Que ce soit pour dans le cadre d’espionnages entre pays au début du XX°Siècle ou simplement comme jeu d’enfant, l’utilisation d’encres invisibles (aussi appelés sympathiques) est plutôt connue. Deux types d’encres sympathiques existent : celles qui réagissent à la chaleur et celles qui nécessitent l’intervention d’un révélateur chimique. Mais bien téméraire celui qui saurait comment expliquer les réactions chimiques qui expliquent ces deux phénomènes !

Chaleur et citron

C’est certainement l’exemple le plus connu : l’écriture au jus de citron sur une feuille de papier, révélée par une source de chaleur. Toutefois, l’explication chimique de ce phénomène fait encore aujourd’hui débat, avec deux hypothèses principales pour expliquer la couleur brune de l’écriture révélée :

  • Soit par « caramélisation » des sucres contenus dans le jus de citron
  • Soit par effet des acides du jus de citron sur le papier.

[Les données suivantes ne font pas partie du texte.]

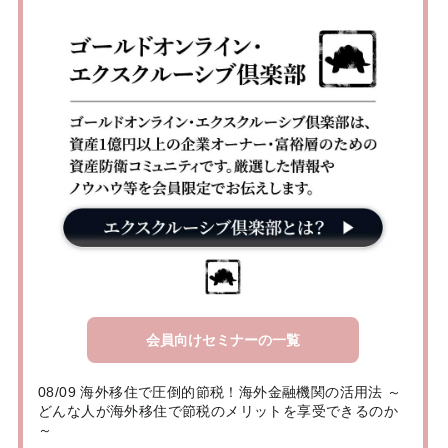
会員向けセミナーの一覧
08/09 海外移住で圧倒的節税！海外金融機関の活用法 ～
どんな人が海外移住で節税のメリットを享受できるのか
～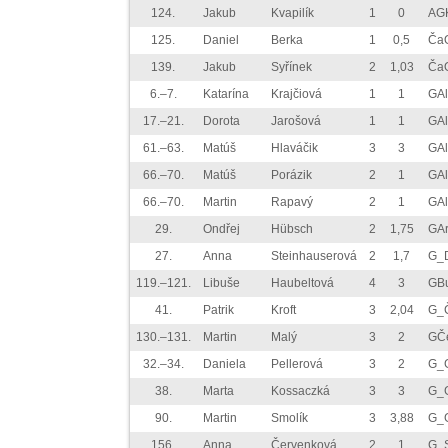
124.
Jakub
Kvapilík
1
0
AGK
125.
Daniel
Berka
1
0,5
Ča
139.
Jakub
Syřínek
2
1,03
Ča
6.–7.
Katarína
Krajčiová
1
1
GAl
17.–21.
Dorota
Jarošová
1
1
GAl
61.–63.
Matúš
Hlaváčik
3
3
GAl
66.–70.
Matúš
Porázik
2
1
GAl
66.–70.
Martin
Rapavý
2
1
GAl
29.
Ondřej
Hübsch
2
1,75
GA
27.
Anna
Steinhauserová
2
1,7
G_D
119.–121.
Libuše
Haubeltová
4
3
GB
41.
Patrik
Kroft
3
2,04
G_
130.–131.
Martin
Malý
3
2
GČe
32.–34.
Daniela
Pellerová
3
2
G_
38.
Marta
Kossaczká
3
3
G_
90.
Martin
Smolík
3
3,88
G_
156.
Anna
Červenková
2
1
G_S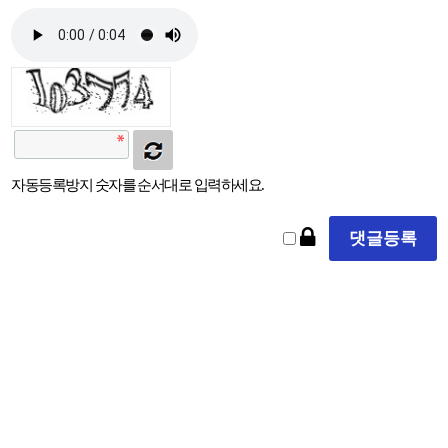
자동등록방지 숫자를 순서대로 입력하세요.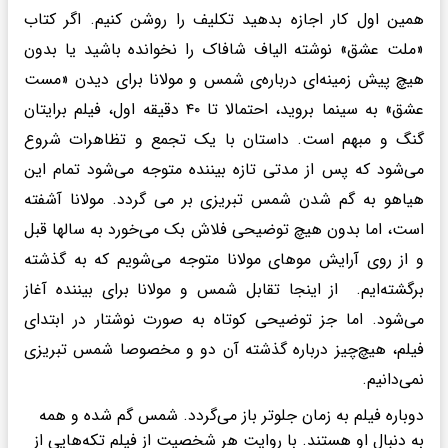
همین اول کار اجازه بدهید تکلیف را روشن کنیم. اگر کتاب
«ملت عشق» نوشته الیاف شافاک را نخوانده باشید یا بدون
هیچ پیش زمینه‌ای درباره‌ی شمس و مولانا برای دیدن «مست
عشق» به سینما بروید، احتمالا تا ۴۰ دقیقه اول، فیلم برایتان
گنگ و مبهم است. داستان با یک تجمع و تظاهرات شروع
می‌شود که پس از مدتی تازه بیننده متوجه می‌شود تمام این
هیاهو به گم شدن شمس تبریزی بر می گردد. مولانا آشفته
است، اما بدون هیچ توضیحی فلاش بک می‌خورد به سالها قبل
و از روی آرایش مو‌های مولانا متوجه می‌شویم که به گذشته
برگشته‌ایم. از اینجا تقابل شمس و مولانا برای بیننده آغاز
می‌شود. اما جز توضیحی کوتاه به صورت نوشتار در ابتدای
فیلم، هیچ‌چیز درباره گذشته آن دو و مخصوصا شمس تبریزی
نمی‌دانیم.
دوباره فیلم به زمان جلوتر باز می‌گردد. شمس گم شده و همه
به دنبال او هستند. با روایت هر شخصیت از فیلم تکه‌هایی از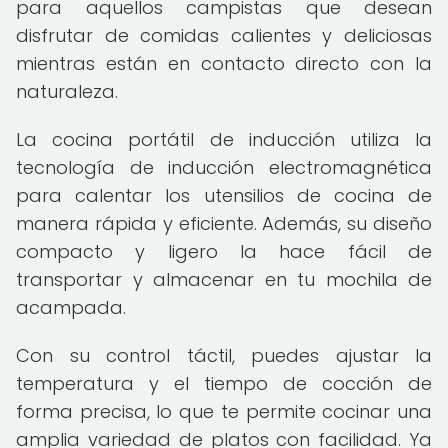
para aquellos campistas que desean
disfrutar de comidas calientes y deliciosas
mientras están en contacto directo con la
naturaleza.
La cocina portátil de inducción utiliza la
tecnología de inducción electromagnética
para calentar los utensilios de cocina de
manera rápida y eficiente. Además, su diseño
compacto y ligero la hace fácil de
transportar y almacenar en tu mochila de
acampada.
Con su control táctil, puedes ajustar la
temperatura y el tiempo de cocción de
forma precisa, lo que te permite cocinar una
amplia variedad de platos con facilidad. Ya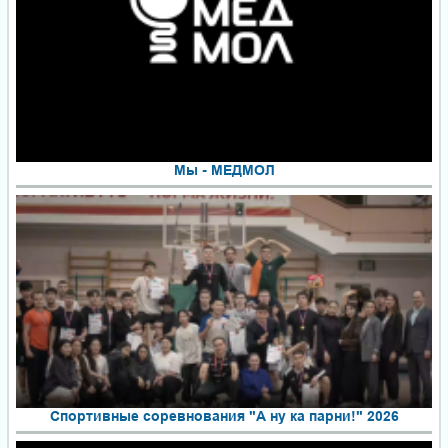
Мы - МЕДМОЛ
Спортивные соревнования "А ну ка парни!" 2026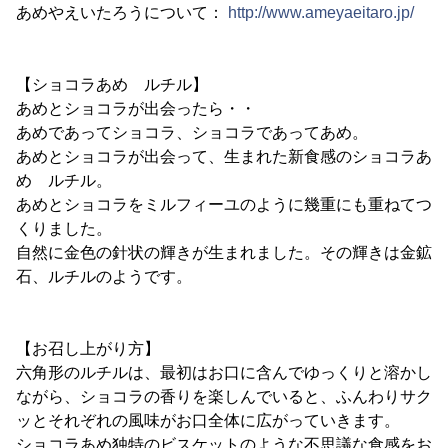
あめやえいたろうについて：
http://www.ameyaeitaro.jp/
【ショコラあめ ルチル】
あめとショコラが出会ったら・・
あめであってショコラ、ショコラであってあめ。
あめとショコラが出会って、生まれた新食感のショコラあ
め ルチル。
あめとショコラをミルフィーユのように幾重にも重ねてつ
くりました。
自然に金色の針状の輝きが生まれました。その輝きは金鉱
石、ルチルのようです。
【お召し上がり方】
六角形のルチルは、最初はお口に含んでゆっくりと溶かし
ながら、ショコラの香りを楽しんでいると、ふんわりサク
ッとそれぞれの風味がお口全体に広がっていきます。
ショコラあめ独特のビスケットのような不思議な食感をお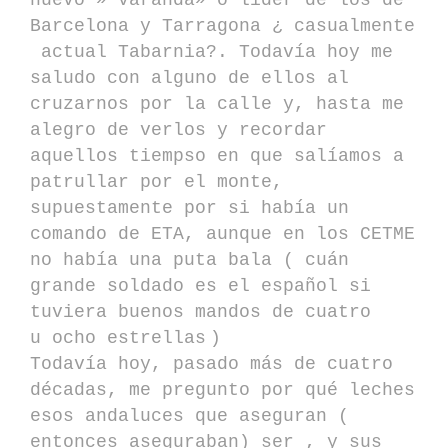
nuevo » varanda» o líder de los de
Barcelona y Tarragona ¿ casualmente
actual Tabarnia?. Todavía hoy me
saludo con alguno de ellos al
cruzarnos por la calle y, hasta me
alegro de verlos y recordar
aquellos tiempso en que salíamos a
patrullar por el monte,
supuestamente por si había un
comando de ETA, aunque en los CETME
no había una puta bala ( cuán
grande soldado es el español si
tuviera buenos mandos de cuatro
u ocho estrellas
)
Todavía hoy, pasado más de cuatro
décadas, me pregunto por qué leches
esos andaluces que aseguran (
entonces aseguraban) ser , y sus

Si la première explication semble simple à comprendre, il peut être intéressant de développer cette seconde hypothèse.

En premier lieu, rappelons que le papier est fabriqué à partir de bois, et donc composé des mêmes molécules que le bois, notamment cellulose, hémicellulose et lignine. Au cours du temps et exposé à la lumière, la lignine va réagir avec l’oxygène de l’air et se transformer en quinones (dossier complet sur les quinones), des composés chimiques qui vont progressivement teinter le papier en jaune.

Petite parenthèse : pour qualifier la propension d’un papier à jaunir, on utilise un indice particulier de concentration en lignine, l’indice Kappa (oui, comme les animaux mythologiques japonais).

Le jus de citron étant notamment constitué d’acide citrique mais surtout d’acide ascorbique (aussi appelé Vitamine C), il est donc probable qu’une dégradation des molécules du papier, à commencer par la lignine, par ces acides à l’endroit où le jus est appliqué puisse fragiliser le papier et donc expliquer sa réaction plus rapide à l’approche d’une source de chaleur.

Chimie, citron et eau oxygénée

Une autre méthode, moins connue mais très intéressante à étudier d’un point de vue chimique, est l’écriture à base d’une solution aqueuse de diiode (I2). Cette solution étant de couleur brune, il est possible d’écrire un message sur un papier puis, en ajoutant l’acide ascorbique du citron, la faire disparaître en réduisant les ions I2 en ions iodure I, qui sont des ions incolores.

Voici les demi-équations d’oxydoréduction qui interviennent pour la disparition du message :

I2 + 2e- = 2 I

C6H6O6 + 2H+ + 2e- = C6H8O6

Et l’équation bilan :

C6H8O6 + I2 –> C6H6O6 + 2H+ + 2I-

Pour faire réapparaitre le message, on peut utiliser de l’eau oxygénée qui va oxyder les ions I- qui, en présence de l’amidon ajouté sur certains papiers, va même se colorer en bleu.

D’abord, voici les demi-équations d’oxydoréduction qui vont intervenir dans l’oxydation de l’ion I- :

I2 + 2e- = 2I

H2O2 + 2H+ + 2e- = 2H2O

Et l’équation bilan :

H2O2 + 2H+ + 2I–> I2 + 2H2O

Et pour la couleur bleu ? Il provient de la réaction entre le diiode et l’amidon et, plus précisément, de la fixation des molécules de diiode à l’intérieur des hélices d’amidon.